# Wake up, Cavs fans, your team is not that good!



## Ballscientist (Nov 11, 2002)

You are not in the same level of Spurs.

1. LeBron can't shoot outside of the paint (28.2%).
2. Love can't shoot from 3 point line (36%)
3. Both Love and Irving are net negative defenders.
4. Benches score 12 points against Spurs.
5. Cavs' LeBron is not a winner, so are Love and Irving.


----------



## XxIrvingxX (Apr 23, 2012)

Ballscientist said:


> You are not in the same level of Spurs.
> 
> 1. LeBron can't shoot outside of the paint (28.2%).
> 2. Love can't shoot from 3 point line (36%)
> ...


lol


----------



## JT (Mar 1, 2004)

someone feels threatened


----------



## Ballscientist (Nov 11, 2002)

This thread was posted a couple of days ago.

I am too straight forward. Fans hate me.


----------



## maisenza13 (Jan 4, 2016)

It's pretty early for this sentences..


----------



## Offthecourt (Mar 30, 2016)

The fact is that they are only as good as Labron makes them, and he can't beat a great team by himself and he won't try[not enough heart]The Labrons will be in the finals because the east sucks, but they won't win a thing.


----------

*DATA SEGMENT*:
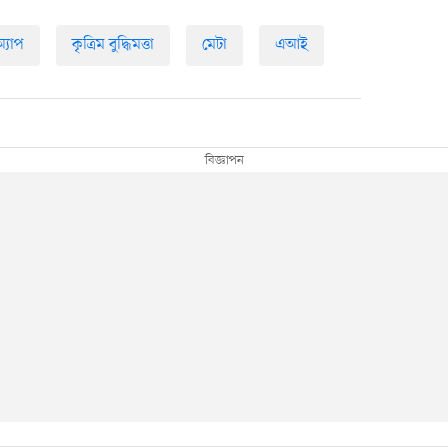
্যাপ
কৃত্রিম বুদ্ধিমত্তা
মেটা
এআই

*REQUEST*:
In the Cavs forum thread, what shooting percentage is given for LeBron outside the paint?

*WRITTEN RESPONSE*:
28.2%